Where a picture occurs in the data, omit it, and copy all remaining data exactly.

◆ SUPPLIED MATERIAL

┄┄┄┄┄┄

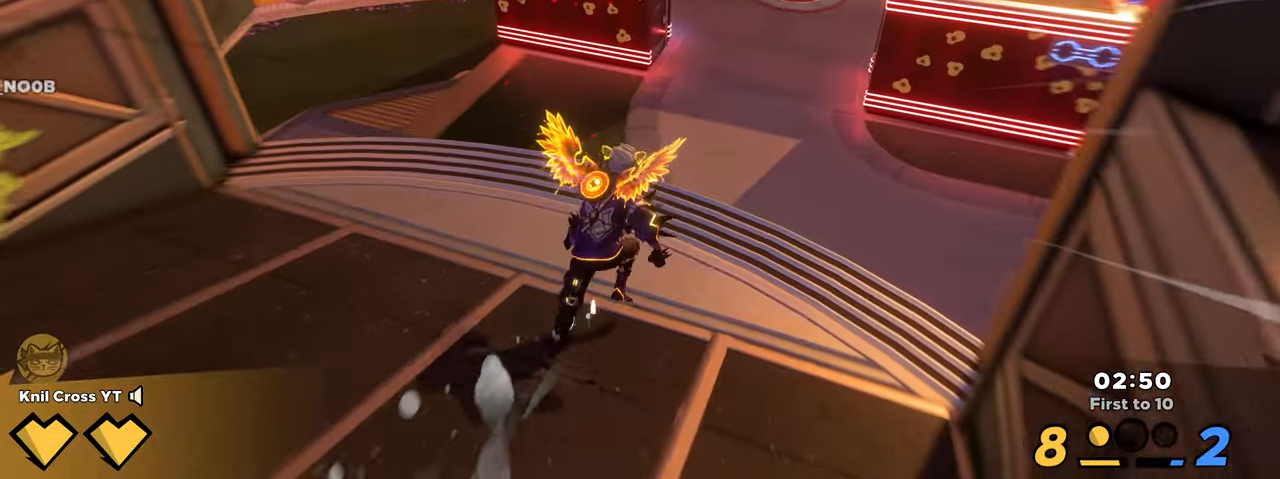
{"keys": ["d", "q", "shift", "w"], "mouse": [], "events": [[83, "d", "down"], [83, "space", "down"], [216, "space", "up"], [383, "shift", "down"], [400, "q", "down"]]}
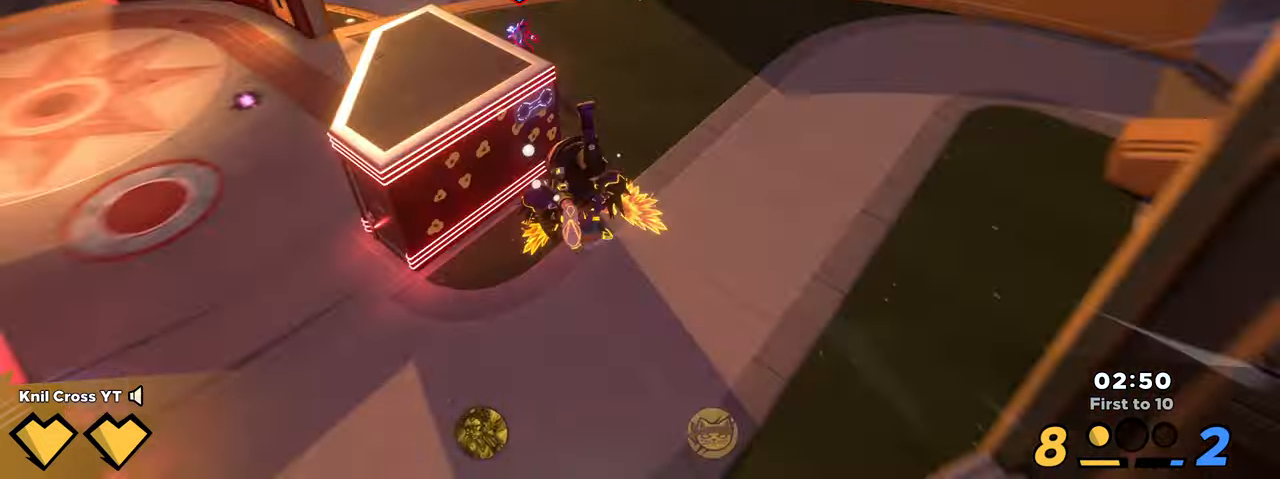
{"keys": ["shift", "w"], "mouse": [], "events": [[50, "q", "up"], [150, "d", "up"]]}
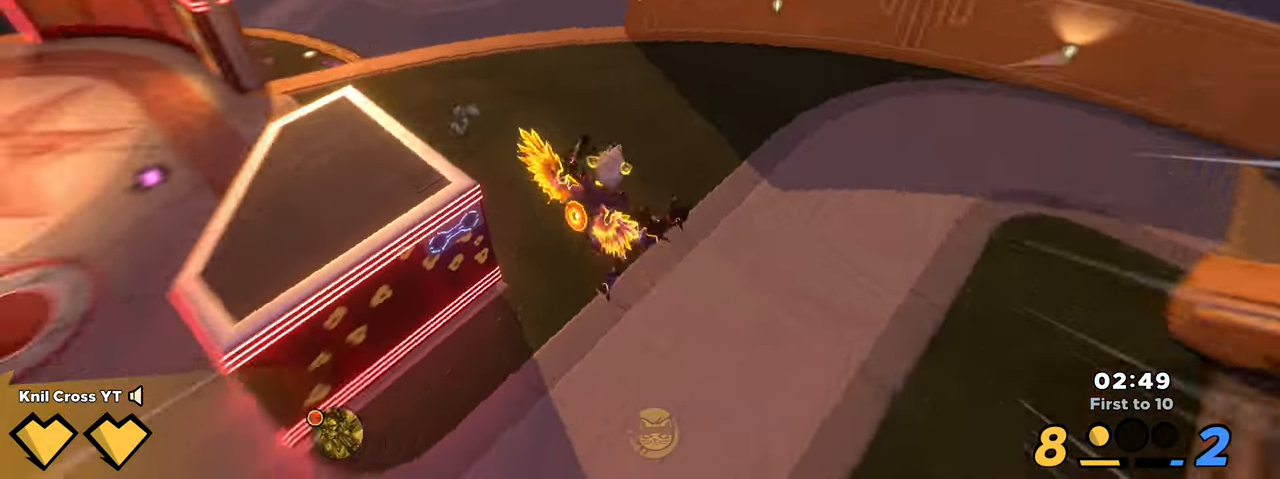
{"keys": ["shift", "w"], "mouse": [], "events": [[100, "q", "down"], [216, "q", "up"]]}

┄┄┄┄┄┄

◆ RESPONSE
{"keys": ["d", "q", "shift", "w"], "mouse": [], "events": [[83, "d", "down"], [83, "space", "down"], [216, "space", "up"], [383, "shift", "down"], [400, "q", "down"]]}
{"keys": ["shift", "w"], "mouse": [], "events": [[50, "q", "up"], [150, "d", "up"]]}
{"keys": ["shift", "w"], "mouse": [], "events": [[100, "q", "down"], [216, "q", "up"]]}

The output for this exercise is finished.